Crime Library: Criminal Minds and Methods

The Lucchese Family

Tony Ducks and the Jaguar

Tony Corallo
Tony Corallo

Lucchese boss Anthony "Tony Ducks" Corallo did not get his nickname for his love of waterfowl.  It was his luck in "ducking" prosecution early in his career that earned him the name, but unlike Tommy Lucchese who went over four decades without a conviction, Corallo was not totally immune from government scrutiny.  As a young member of the Gagliano family, Corallo spent six months in the can for his involvement in a narcotics ring.  This experience might have taught him a lesson.  After his release, he turned his attention to criminal pursuits that were harder for the law to uncover and prosecute, principally union corruption.

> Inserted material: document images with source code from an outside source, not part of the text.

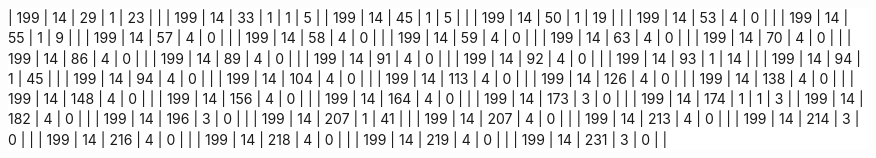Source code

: | 199        | 14               | 29      | 1                      | 23    |       |
| 199        | 14               | 33      | 1                      | 1     | 5     |
| 199        | 14               | 45      | 1                      | 5     |       |
| 199        | 14               | 50      | 1                      | 19    |       |
| 199        | 14               | 53      | 4                      | 0     |       |
| 199        | 14               | 55      | 1                      | 9     |       |
| 199        | 14               | 57      | 4                      | 0     |       |
| 199        | 14               | 58      | 4                      | 0     |       |
| 199        | 14               | 59      | 4                      | 0     |       |
| 199        | 14               | 63      | 4                      | 0     |       |
| 199        | 14               | 70      | 4                      | 0     |       |
| 199        | 14               | 86      | 4                      | 0     |       |
| 199        | 14               | 89      | 4                      | 0     |       |
| 199        | 14               | 91      | 4                      | 0     |       |
| 199        | 14               | 92      | 4                      | 0     |       |
| 199        | 14               | 93      | 1                      | 14    |       |
| 199        | 14               | 94      | 1                      | 45    |       |
| 199        | 14               | 94      | 4                      | 0     |       |
| 199        | 14               | 104     | 4                      | 0     |       |
| 199        | 14               | 113     | 4                      | 0     |       |
| 199        | 14               | 126     | 4                      | 0     |       |
| 199        | 14               | 138     | 4                      | 0     |       |
| 199        | 14               | 148     | 4                      | 0     |       |
| 199        | 14               | 156     | 4                      | 0     |       |
| 199        | 14               | 164     | 4                      | 0     |       |
| 199        | 14               | 173     | 3                      | 0     |       |
| 199        | 14               | 174     | 1                      | 1     | 3     |
| 199        | 14               | 182     | 4                      | 0     |       |
| 199        | 14               | 196     | 3                      | 0     |       |
| 199        | 14               | 207     | 1                      | 41    |       |
| 199        | 14               | 207     | 4                      | 0     |       |
| 199        | 14               | 213     | 4                      | 0     |       |
| 199        | 14               | 214     | 3                      | 0     |       |
| 199        | 14               | 216     | 4                      | 0     |       |
| 199        | 14               | 218     | 4                      | 0     |       |
| 199        | 14               | 219     | 4                      | 0     |       |
| 199        | 14               | 231     | 3                      | 0     |       |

By the 1950s, Corallo was one of several mobsters who had a tight grip over union locals with the tacit sanction of union officials.  Corallo's cash cow was Teamsters Local 239 in New York.  He was accused of creating dummy employees and pocketing their salaries, which amounted to $69,000 by the time authorities learned of this scam.  Corallo and other mobsters worked hand-in-hand with Jimmy Hoffa, international Teamsters president, who had no problem with wiseguys looting union funds as long as they made sure the locals they controlled kept him in power.  Corallo was cited by the U.S. Senate Labor Rackets Committee (better known as the McClellan Committee) as a major player in union corruption. Robert Kennedy, the committee's chief counsel, appeared on a nationally broadcast late-night television talk show to denounce Corallo and other mobsters by name.  Subpoenaed to testify before the committee, Corallo was unflappable, invoking his Fifth Amendment rights 83 times when questioned about a bugged conversation in which Jimmy Hoffa seemed to be giving his blessings to Corallo's illegal union activities.

Salvatore Avellino Jr.
Salvatore Avellino Jr.

"Tony Ducks" managed to duck trouble with the union investigations, but he did get snagged for bribing a New York Supreme Court justice and an assistant U.S. attorney and served a two-year stretch as a result.  Years later he was convicted on charges of bribing the New York City Water Commissioner, James L. Marcus, in an attempt to get contracts to clean and repair parts of the city's reservoir system.    The contracts were worth over $800,000, and Corallo was sentenced to four and a half years in prison.

Carmine Trumunti
Carmine Trumunti

By the time Corallo was released, Tommy Lucchese was on his deathbed and Carmine Trumunti was waiting in the wings.  A few years later Trumunti was sent away to prison, and the family was in sore need of a stabilizing force, which Corallo provided for twelve years.  Under Corallo's leadership, the Lucchese Family, though smaller in number than the Genovese and Gambino families, prospered and grew.  In narcotics trafficking alone, they profited handsomely when a family associate named Matty Madonna became the main supplier for Leroy Nicky Barnes, the heroin king of Harlem. Madonna sold Barnes up to 40 kilos a month in the heady disco days of the early 1970s.  The family's rackets ran smoothly and stealthily for many years, until Tony Ducks was bitten by a Jaguar.

Leroy Nicky Barnes
Leroy Nicky Barnes

In the early 1980s, investigators placed a bug inside the Jaguar owned by Corallo's bodyguard and chauffeur, Salvatore Avellino.  Ironically, Corallo, who was known for being gruff and closemouthed, was caught on tape talking at length and in detail about mob business.  The information gleaned from these tapes was used against Corallo in what became known as the Commission Case.  Backed up by the RICO statutes, the government went after the heads of the New York families, attempting to prove that these men controlled an ongoing criminal enterprise.  In 1986, Corallo was found guilty and sent to prison, where he died in 2000.

Corallo handpicked his own successor, and like other bosses before him, he picked the wrong man.  (If Carlo Gambino had chosen his popular underboss, Aniello Dellacroce, to succeed him instead of his brother-in-law, Paul Castellano, John Gotti might never have become the Dapper Don.)  Corallo's choice was Vittorio "Vic" Amuso, a man who in a former life might have operated the guillotine during the French Revolution.